◆ PASSAGE SHOWN
-*-*-
Thomas Leonard <talex5@gmail.com> writes:

> On Wed, 3 Nov 2021 at 11:37, Alyssa Ross <hi@alyssa.is> wrote:
>>
>> Have you seen the new mechanism for Wayland over virtio-gpu context
>> types that Google are moving towards?  It's supported in mainline Linux
>> now, and in Sommelier.  I'd expect virtio-wl to go away at some point in
>> favour of that.
>
> Ah, is that released already? I saw you mentioned it in your handy
> graphics write-up, but I thought it wasn't due until Linux 5.16:
> https://www.phoronix.com/scan.php?page=news_item&px=VirtIO-Linux-5.16-Ctx-Type

You're right.  They've just made it toLinus's git tree.  But they should
be ready for testing if you're brave! :P

> I don't know any details about it, but unless it's massively more
> complicated than virtwl it shouldn't be any trouble to switch to it.
-*-*-
◆ DATA SHOWN
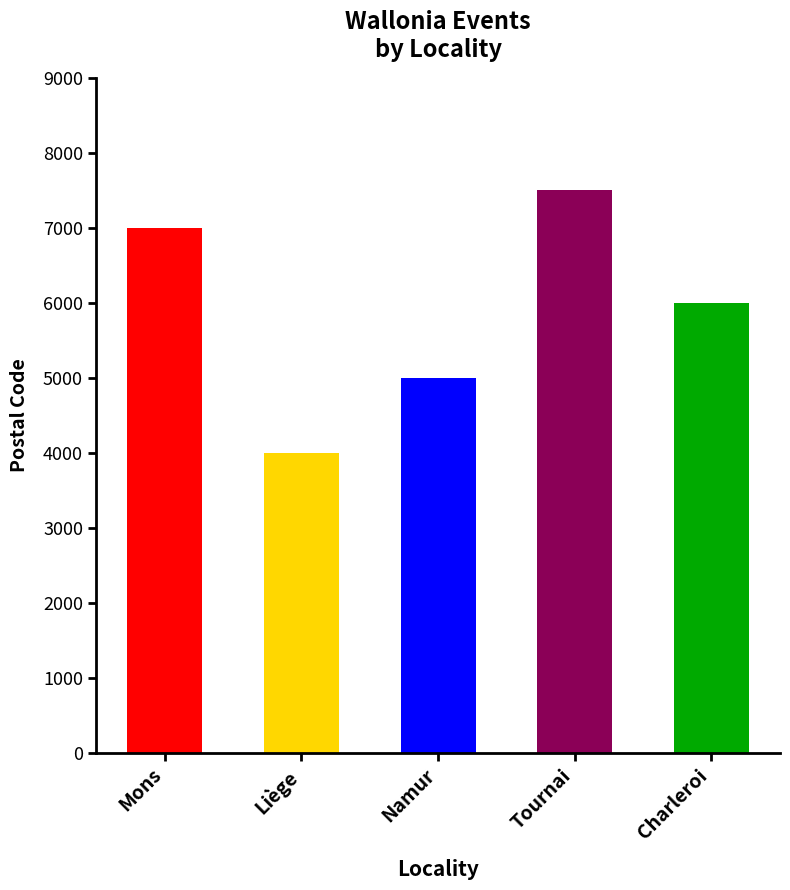

What is the average value?

5900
-*-*-
◆ TASK INSTRUCTIONS
a) In the email exchange about Wayland over virtio-gpu, which Linux release was the new mechanism thought to be due in?
b) Rewrite the email exchange starting at "Thomas Leonard <talex5@gmail.com>" and ending at "favour of that.", swapping "mainline Linux" for "upstream Linux".
c) Write the next part of the email exchange about Wayland over virtio-gpu, picking up after its last sentence.

◆ ANSWERS BY ITEM
a) Linux 5.16.

b)
Thomas Leonard <talex5@gmail.com> writes:

> On Wed, 3 Nov 2021 at 11:37, Alyssa Ross <hi@alyssa.is> wrote:
>>
>> Have you seen the new mechanism for Wayland over virtio-gpu context
>> types that Google are moving towards?  It's supported in upstream Linux
>> now, and in Sommelier.  I'd expect virtio-wl to go away at some point in
>> favour of that.

c)
> Will be nice not having to port virtwl to each new kernel!

>> Also, I've been following some Qubes work recently, and it sounds like
>> they might be interested in doing X11 over Wayland in a way that
>> wouldn't need special compositor support (and the corresponding
>> potential for security bugs).  It sounds like it would be a lot of work
>> though, so we'll see…
>
> Isn't that what Sommelier and wayland-proxy-virtwl are both doing
> already though? There's no need for any X11 support in the host
> compositor with them.

Oh I didn't realise that.  So the host compositor doesn't have to
implement an X11 window manager and speak back to the Xserver, like it
does in a normal XWayland setup[1]?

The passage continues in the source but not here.